I’ve been using binary installation in self-built docker image. As v13 deprecates this option, I’m looking to migrate from 11→12 using official Docker installation.
One reason why I’ve been using my own image so far was the fact my server already runs nginx proxy, and the official image comes with its own, making topology unnecessarily complex.
Is there a way to opt out of the seafile-provided nginx and continue using existing on-prem nginx? Any guidance from other users who have done so?
Starting with Seafile version 12.0, the official Docker deployment uses Caddy as the default reverse proxy. However, you can easily opt out of this and use your existing Nginx instance by following the official guide: Use other reverse proxy - Seafile Admin Manual.
Here is a summary of the steps required:
Modify your .env file: Remove caddy.yml from the COMPOSE_FILE variable so that the Caddy container is not started.
COMPOSE_FILE='seafile-server.yml'
Modify seafile-server.yml:
Add a ports section to the seafile service to expose the internal port (usually 80:80).
Remove the labels section used by Caddy.
Configure your existing Nginx: Point your Nginx server block to the port you exposed on the Seafile container.
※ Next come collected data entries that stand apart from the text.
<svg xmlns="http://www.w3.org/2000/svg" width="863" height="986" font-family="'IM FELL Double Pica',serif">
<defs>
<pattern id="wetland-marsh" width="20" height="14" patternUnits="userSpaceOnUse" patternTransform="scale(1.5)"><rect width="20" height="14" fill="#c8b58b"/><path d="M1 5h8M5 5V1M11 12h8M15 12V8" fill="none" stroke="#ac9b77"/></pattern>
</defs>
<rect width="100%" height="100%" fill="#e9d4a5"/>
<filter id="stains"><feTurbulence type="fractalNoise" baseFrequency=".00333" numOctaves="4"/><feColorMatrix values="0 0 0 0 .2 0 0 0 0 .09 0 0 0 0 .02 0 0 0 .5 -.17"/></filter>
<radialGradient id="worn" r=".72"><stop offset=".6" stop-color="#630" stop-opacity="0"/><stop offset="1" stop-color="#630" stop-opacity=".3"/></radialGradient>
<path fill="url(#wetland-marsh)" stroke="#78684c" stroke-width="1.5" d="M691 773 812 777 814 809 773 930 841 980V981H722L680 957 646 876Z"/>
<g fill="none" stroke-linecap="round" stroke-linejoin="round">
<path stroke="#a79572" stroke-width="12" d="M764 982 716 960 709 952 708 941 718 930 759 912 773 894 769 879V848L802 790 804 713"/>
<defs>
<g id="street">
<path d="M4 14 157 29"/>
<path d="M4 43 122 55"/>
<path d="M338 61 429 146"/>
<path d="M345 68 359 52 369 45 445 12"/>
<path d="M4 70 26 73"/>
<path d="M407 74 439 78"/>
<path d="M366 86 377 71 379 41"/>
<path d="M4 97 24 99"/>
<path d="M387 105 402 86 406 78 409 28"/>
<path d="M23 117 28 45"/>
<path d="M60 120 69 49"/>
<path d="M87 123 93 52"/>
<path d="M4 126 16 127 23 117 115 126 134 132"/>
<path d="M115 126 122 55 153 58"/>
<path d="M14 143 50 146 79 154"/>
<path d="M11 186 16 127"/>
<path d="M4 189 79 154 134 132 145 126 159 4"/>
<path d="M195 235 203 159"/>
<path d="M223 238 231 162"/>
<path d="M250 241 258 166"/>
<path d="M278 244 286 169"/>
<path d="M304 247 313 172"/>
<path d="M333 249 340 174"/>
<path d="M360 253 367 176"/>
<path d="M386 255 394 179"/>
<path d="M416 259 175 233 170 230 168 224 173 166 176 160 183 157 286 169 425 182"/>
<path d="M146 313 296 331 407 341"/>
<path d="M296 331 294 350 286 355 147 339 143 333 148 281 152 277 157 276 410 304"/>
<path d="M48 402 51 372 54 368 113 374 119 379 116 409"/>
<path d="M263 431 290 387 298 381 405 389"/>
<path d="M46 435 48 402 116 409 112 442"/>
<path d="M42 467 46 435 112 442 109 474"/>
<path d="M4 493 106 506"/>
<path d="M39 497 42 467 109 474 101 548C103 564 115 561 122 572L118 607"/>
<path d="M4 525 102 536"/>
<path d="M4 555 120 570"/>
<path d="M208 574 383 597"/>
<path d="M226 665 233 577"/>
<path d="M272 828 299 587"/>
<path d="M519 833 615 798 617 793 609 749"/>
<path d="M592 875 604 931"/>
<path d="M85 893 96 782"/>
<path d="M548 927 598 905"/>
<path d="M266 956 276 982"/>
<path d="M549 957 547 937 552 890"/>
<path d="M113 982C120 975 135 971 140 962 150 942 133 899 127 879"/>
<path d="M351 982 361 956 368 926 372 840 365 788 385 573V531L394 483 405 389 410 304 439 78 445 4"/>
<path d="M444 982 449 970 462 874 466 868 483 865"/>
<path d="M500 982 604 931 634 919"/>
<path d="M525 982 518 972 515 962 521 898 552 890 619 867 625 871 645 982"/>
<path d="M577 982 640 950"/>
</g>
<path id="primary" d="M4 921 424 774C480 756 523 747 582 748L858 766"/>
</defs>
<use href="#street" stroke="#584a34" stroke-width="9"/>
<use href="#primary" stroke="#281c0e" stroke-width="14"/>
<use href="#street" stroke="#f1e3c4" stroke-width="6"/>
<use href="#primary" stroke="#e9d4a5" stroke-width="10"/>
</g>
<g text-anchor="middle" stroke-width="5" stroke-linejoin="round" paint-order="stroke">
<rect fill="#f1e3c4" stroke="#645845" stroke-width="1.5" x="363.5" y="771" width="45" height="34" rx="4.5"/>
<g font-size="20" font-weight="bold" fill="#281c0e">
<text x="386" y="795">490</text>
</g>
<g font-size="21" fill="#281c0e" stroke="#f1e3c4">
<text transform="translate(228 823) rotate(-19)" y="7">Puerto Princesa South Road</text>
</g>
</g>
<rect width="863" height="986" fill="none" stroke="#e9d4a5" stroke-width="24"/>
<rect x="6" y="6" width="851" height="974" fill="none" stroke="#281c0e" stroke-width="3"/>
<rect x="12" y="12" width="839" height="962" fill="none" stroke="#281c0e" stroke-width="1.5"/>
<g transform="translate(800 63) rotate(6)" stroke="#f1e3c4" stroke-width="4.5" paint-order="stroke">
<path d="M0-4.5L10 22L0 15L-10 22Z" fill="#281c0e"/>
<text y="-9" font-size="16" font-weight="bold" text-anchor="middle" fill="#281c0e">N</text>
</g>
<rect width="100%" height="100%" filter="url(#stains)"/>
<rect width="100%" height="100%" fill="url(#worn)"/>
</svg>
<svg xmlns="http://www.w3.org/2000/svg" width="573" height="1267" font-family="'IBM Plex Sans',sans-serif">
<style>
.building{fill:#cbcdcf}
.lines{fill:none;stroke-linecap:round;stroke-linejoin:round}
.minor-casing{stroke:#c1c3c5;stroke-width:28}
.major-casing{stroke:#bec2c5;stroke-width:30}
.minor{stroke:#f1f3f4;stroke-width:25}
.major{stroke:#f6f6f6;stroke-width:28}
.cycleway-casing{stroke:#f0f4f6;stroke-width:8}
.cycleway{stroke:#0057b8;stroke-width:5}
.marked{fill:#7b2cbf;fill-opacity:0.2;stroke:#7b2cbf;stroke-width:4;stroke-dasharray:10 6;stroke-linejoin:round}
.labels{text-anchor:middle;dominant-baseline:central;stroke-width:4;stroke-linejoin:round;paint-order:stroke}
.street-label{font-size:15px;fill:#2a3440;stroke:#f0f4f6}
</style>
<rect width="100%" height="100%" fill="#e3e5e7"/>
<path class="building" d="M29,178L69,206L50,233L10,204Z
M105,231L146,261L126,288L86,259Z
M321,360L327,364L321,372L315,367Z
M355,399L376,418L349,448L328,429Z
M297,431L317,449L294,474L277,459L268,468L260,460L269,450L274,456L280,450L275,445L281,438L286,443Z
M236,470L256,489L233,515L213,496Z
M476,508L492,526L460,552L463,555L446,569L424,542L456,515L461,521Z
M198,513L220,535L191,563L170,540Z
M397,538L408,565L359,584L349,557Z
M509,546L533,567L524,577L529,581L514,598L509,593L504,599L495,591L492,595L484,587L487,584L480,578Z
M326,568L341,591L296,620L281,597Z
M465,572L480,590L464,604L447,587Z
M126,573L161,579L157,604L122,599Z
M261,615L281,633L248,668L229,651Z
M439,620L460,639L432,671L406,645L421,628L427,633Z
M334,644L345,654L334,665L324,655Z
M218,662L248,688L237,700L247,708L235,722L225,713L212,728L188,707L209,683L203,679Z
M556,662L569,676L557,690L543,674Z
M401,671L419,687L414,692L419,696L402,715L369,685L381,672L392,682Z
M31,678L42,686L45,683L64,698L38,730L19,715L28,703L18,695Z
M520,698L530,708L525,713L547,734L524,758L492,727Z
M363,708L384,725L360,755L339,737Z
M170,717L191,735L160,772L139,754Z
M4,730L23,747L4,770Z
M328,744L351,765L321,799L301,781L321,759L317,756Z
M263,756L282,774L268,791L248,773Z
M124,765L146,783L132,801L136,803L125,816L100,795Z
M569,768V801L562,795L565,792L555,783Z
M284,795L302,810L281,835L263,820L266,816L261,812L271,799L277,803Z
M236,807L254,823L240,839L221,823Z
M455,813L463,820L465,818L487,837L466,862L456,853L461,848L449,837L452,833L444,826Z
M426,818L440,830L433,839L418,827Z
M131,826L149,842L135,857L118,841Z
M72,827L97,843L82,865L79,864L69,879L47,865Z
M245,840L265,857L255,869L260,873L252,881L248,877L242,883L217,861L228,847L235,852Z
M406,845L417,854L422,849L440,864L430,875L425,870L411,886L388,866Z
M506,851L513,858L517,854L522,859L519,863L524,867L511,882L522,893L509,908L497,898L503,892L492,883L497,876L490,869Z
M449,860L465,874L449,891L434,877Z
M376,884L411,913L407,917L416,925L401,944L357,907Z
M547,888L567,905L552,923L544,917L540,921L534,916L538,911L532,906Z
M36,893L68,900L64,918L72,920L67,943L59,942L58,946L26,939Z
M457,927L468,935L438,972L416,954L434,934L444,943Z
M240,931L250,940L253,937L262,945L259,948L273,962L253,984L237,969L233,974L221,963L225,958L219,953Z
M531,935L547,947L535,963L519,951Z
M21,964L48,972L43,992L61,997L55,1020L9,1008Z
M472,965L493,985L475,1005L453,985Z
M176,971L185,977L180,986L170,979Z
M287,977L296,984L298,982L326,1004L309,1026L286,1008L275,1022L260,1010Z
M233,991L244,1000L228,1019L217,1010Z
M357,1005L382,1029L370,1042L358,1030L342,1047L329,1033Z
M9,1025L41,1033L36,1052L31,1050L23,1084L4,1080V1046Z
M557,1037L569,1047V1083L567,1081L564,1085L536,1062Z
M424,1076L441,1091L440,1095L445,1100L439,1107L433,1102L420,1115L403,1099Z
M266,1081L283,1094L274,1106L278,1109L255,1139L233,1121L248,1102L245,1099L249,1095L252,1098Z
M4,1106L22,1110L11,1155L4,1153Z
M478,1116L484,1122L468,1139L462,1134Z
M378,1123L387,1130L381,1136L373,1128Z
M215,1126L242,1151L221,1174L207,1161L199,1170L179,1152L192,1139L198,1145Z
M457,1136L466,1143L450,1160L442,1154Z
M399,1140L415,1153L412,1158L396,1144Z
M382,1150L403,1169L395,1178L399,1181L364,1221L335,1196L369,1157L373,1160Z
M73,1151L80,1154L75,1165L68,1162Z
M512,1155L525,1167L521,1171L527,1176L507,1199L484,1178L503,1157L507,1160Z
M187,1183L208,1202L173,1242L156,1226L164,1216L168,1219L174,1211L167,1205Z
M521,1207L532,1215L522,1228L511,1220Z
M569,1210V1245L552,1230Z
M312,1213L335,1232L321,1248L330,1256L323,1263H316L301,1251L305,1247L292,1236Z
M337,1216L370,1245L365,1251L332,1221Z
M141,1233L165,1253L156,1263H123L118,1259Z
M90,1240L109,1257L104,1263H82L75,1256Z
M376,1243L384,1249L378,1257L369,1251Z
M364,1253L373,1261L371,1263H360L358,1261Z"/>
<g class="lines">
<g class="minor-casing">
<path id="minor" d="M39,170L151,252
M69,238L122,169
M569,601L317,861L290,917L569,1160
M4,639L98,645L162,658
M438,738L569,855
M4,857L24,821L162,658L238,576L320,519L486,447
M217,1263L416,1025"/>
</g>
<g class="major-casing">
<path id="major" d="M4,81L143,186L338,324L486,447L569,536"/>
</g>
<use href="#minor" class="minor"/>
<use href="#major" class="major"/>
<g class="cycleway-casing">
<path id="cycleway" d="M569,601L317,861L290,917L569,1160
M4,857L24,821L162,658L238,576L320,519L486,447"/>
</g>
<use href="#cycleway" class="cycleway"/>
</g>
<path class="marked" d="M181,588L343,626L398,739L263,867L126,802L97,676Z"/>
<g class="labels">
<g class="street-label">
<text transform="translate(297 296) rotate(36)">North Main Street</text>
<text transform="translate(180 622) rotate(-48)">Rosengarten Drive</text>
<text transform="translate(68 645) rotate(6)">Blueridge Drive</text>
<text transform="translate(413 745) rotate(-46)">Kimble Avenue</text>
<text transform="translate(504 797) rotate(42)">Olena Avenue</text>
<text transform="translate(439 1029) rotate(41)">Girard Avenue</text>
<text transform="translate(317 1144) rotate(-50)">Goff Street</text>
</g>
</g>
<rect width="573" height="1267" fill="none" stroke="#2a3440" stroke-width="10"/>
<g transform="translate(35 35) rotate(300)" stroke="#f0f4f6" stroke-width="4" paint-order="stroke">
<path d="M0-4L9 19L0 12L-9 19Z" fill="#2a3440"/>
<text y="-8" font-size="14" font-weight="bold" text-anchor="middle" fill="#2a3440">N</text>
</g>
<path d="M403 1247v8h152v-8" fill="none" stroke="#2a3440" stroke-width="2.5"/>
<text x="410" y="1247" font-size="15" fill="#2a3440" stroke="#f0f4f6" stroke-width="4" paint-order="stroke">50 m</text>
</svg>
The documentation provides specific configuration snippets for:
Main Seafile service (Port 80)
SeaDoc (Port 8888)
Notification server (Port 8083)
Restart the services:
docker compose down
docker compose up -d
nginx -s reload
For the detailed Nginx configuration snippets and specific headers required for WebSockets (Notifications/SeaDoc), please refer to the official manual page.
That’s great news then. Didn’t realize the stack is put together by multiple compose files so was under impression nginx (or now caddy) is baked into seafile server and cannot be opted out. All good!
The Nginx process and logs you are seeing inside the container are expected. Starting with the “multi-component” (mc) images, Seafile uses an internal Nginx instance inside the container to act as a local dispatcher.
This internal Nginx routes traffic to the various services (Seahub, Seaf-server, WebDAV, etc.) within the same container. This is why you only need to expose port 80 to your external Nginx. The external proxy no longer needs specific blocks for /seafhttp, /media, or /seafdav because the internal Nginx handles those routes and simplifies the external configuration.
To summarize:
Internal Nginx (inside the container): Handles internal routing between components. It is a core part of the seafile-mc image and cannot be opted out of without building a custom architecture.
External Proxy (Caddy/Your Nginx): Handles SSL and external access, pointing to the container’s exposed port.
Regarding your request for the documentation: the reason those blocks were removed is that they are now handled internally. For a standard Docker-based v12 deployment, your external Nginx only needs the main / location block pointing to the Seafile container’s port 80, as described in the Use other reverse proxy guide.
If you have specific needs to bypass the internal Nginx entirely, you would need to revert to a standalone component architecture, but for the official Docker image, this “double proxy” (External Nginx → Internal Nginx → Service) is the designed behavior.
I also suggest you to use 13.0 version, as 12.0 is already outdated.
v13 docs on self-hosted nginx usage for seadoc only define /socket.io & /sdoc-server/ endpoints proxying to port 8888. However when looking in the seadoc’s own internal nginx config @ /etc/nginx/sites-enabled/nginx-sdoc.conf, there are some differences:
there’s also a /converter/ endpoint missing in the docs;
there’s also a root (/) location missing in the docs pointing to port 7070;
the /socket.io proxy port differs: 7070 vs 8888 defined in the docs above;
EDIT: ignore, I now understand our own nginx routing to 8888 really is pointed at the seadoc’s internal nginx listening on port 80, so all my questions are moot.